Introducing Monhegan Island
This rocky outcrop is a deservedly popular summertime destination. The small island (just 1.5-miles long by a half-mile wide) was known to Basque and Portuguese fishers and mariners before the English cruised these waters, but it came into its own as a summer resort in the early 19th century. When the cities of the eastern seaboard were sweltering in summer’s heat, sea breezes cooled Monhegan and those fortunate enough to have taken refuge here.
Early in its history as a resort, Monhegan became popular with artists who admired its dramatic views and agreeable isolation. To this day, the island village remains small and very limited in its services. Residents and visitors are drawn to plain living and traditional village life. The few unpaved roads are lined with stacks of lobster traps.
With few motor vehicles on the tiny island, Monhegan is laid out for walking and has 17 miles of trails.

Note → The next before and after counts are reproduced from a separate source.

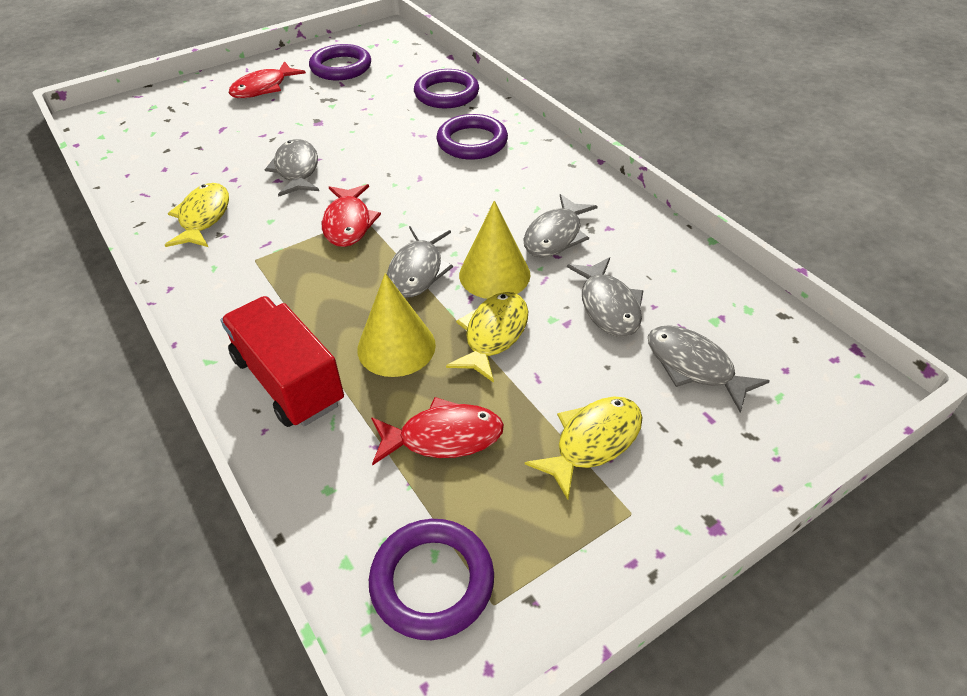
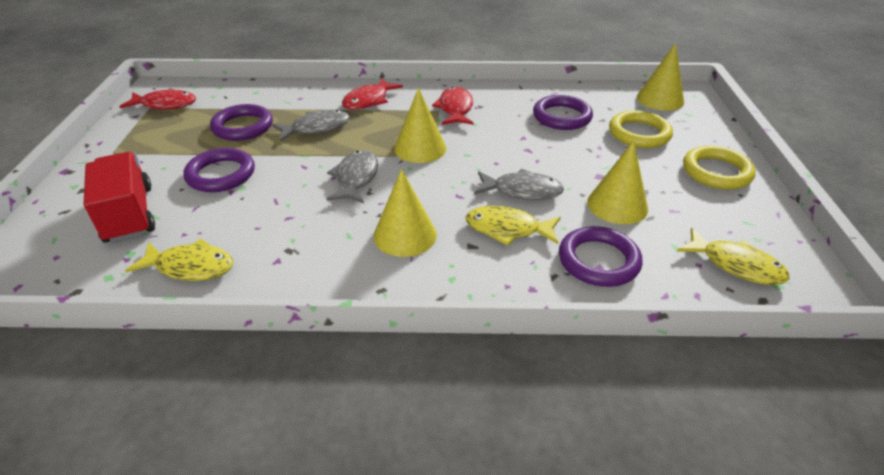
grey fish: 5 -> 3
yellow cone: 2 -> 4
yellow ring: 0 -> 2

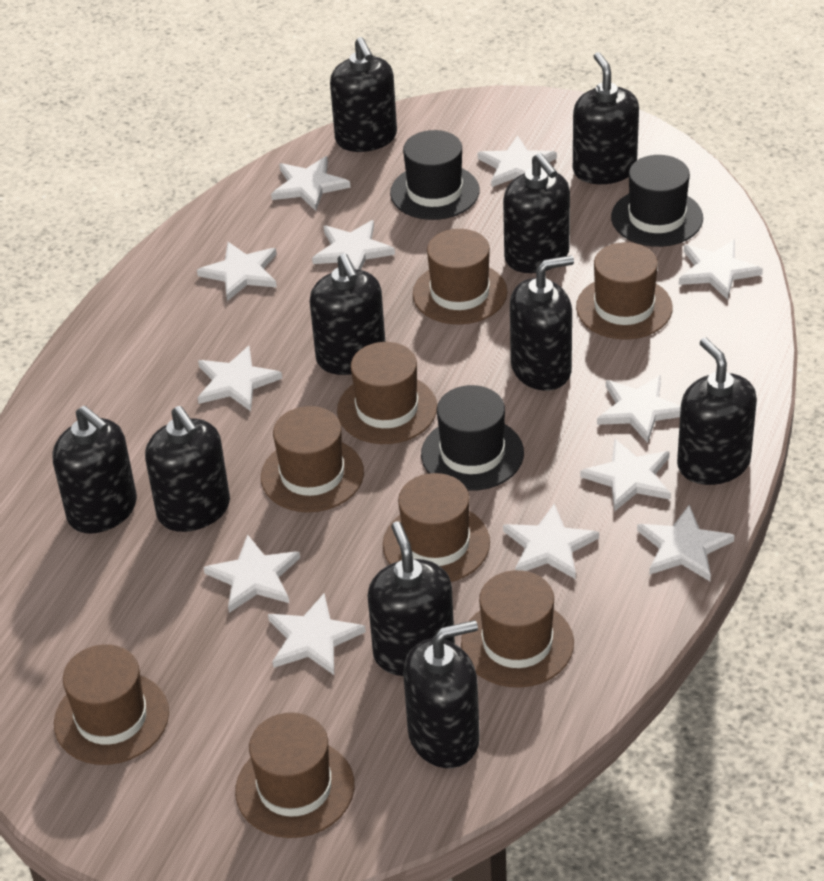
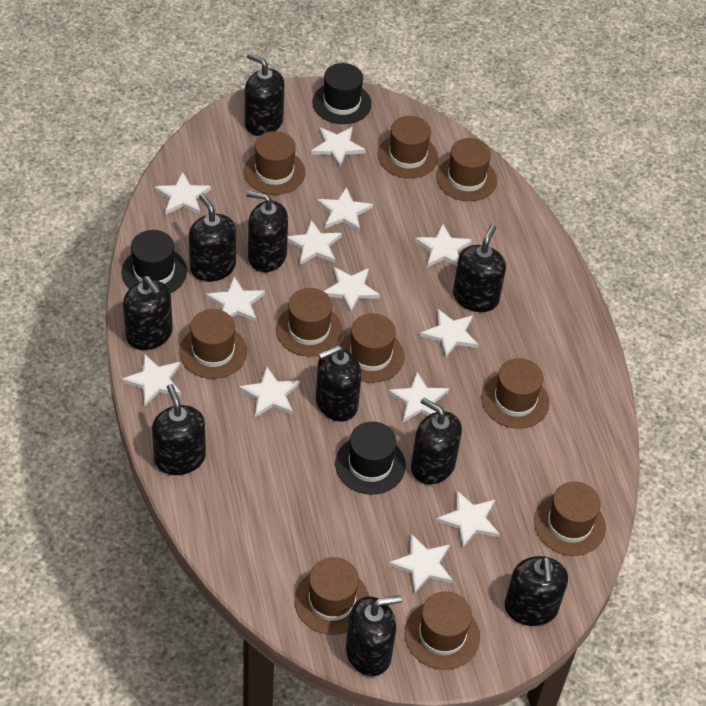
brown hat: 8 -> 10
white star: 12 -> 13

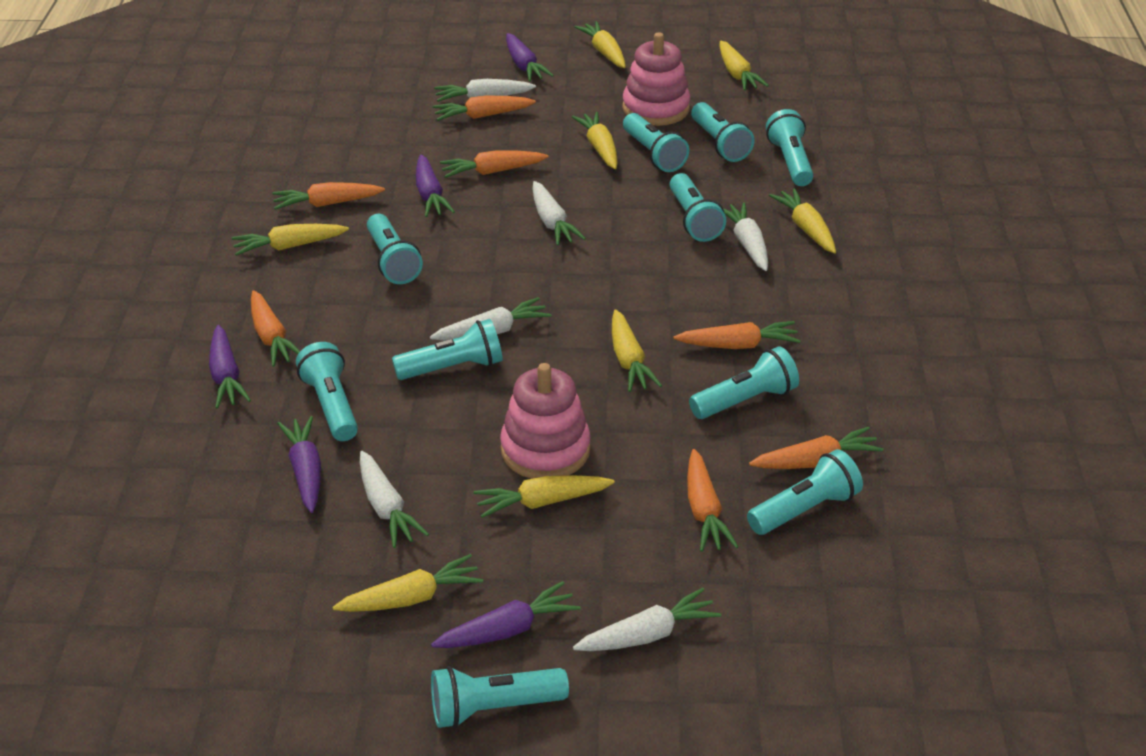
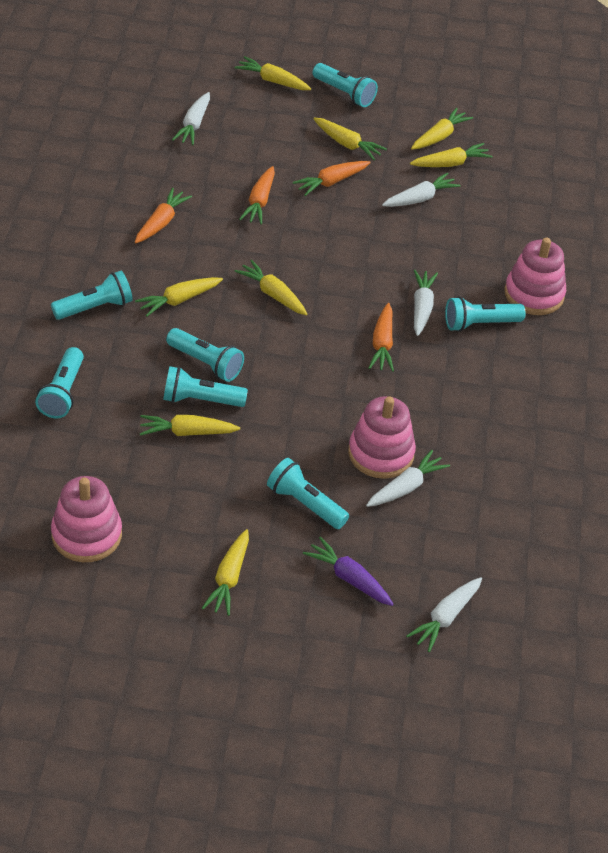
orange carrot: 7 -> 4
pink stacking toy: 2 -> 3
purple carrot: 5 -> 1
turquoise flashlight: 10 -> 7
white carrot: 6 -> 5

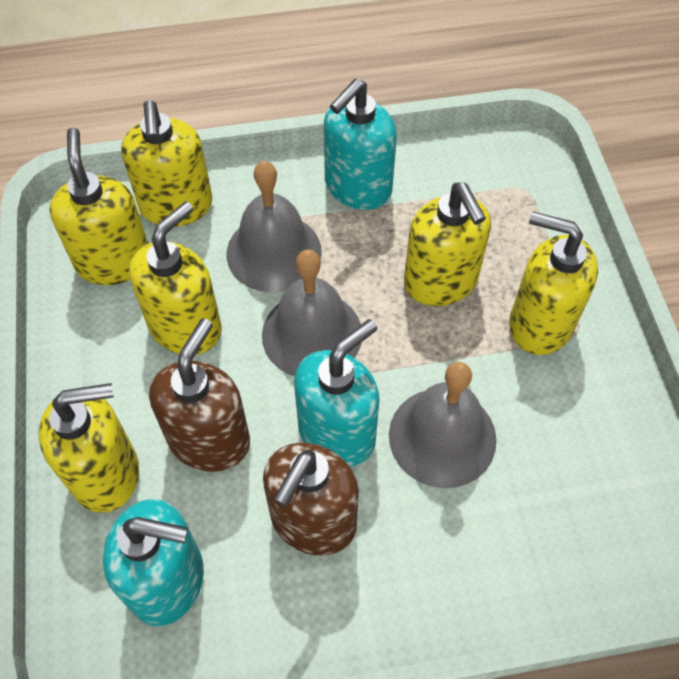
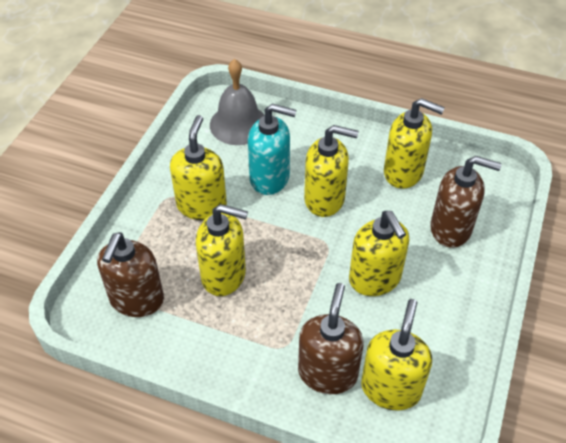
brown soap dispenser: 2 -> 3
grey bell: 3 -> 1
turquoise soap dispenser: 3 -> 1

Children, in particular, enjoy the southern tip of the island, with its wrecked ship rusting away, lots of rocks to climb, and cairn-art (stacks of stones and driftwood made into fantasy sculptures). The views from the lighthouse are excellent, and its little museum is an amusing diversion.
The island’s environments – natural, social and commercial – are fragile and thus subject to strict rules: smoking and mountain biking are not allowed, and it’s a good idea to carry your garbage with you when you leave (bring a bag).
Unless you’ve made reservations well in advance at one of the island’s few lodgings, don’t plan on finding a room upon arrival. Make sure you take a day excursion from Port Clyde or Boothbay Harbor, and allow yourself at least a half-day to walk the trails over the rocks and around the shore. Stop at the 1824 lighthouse museum for a look at the keeper’s former house.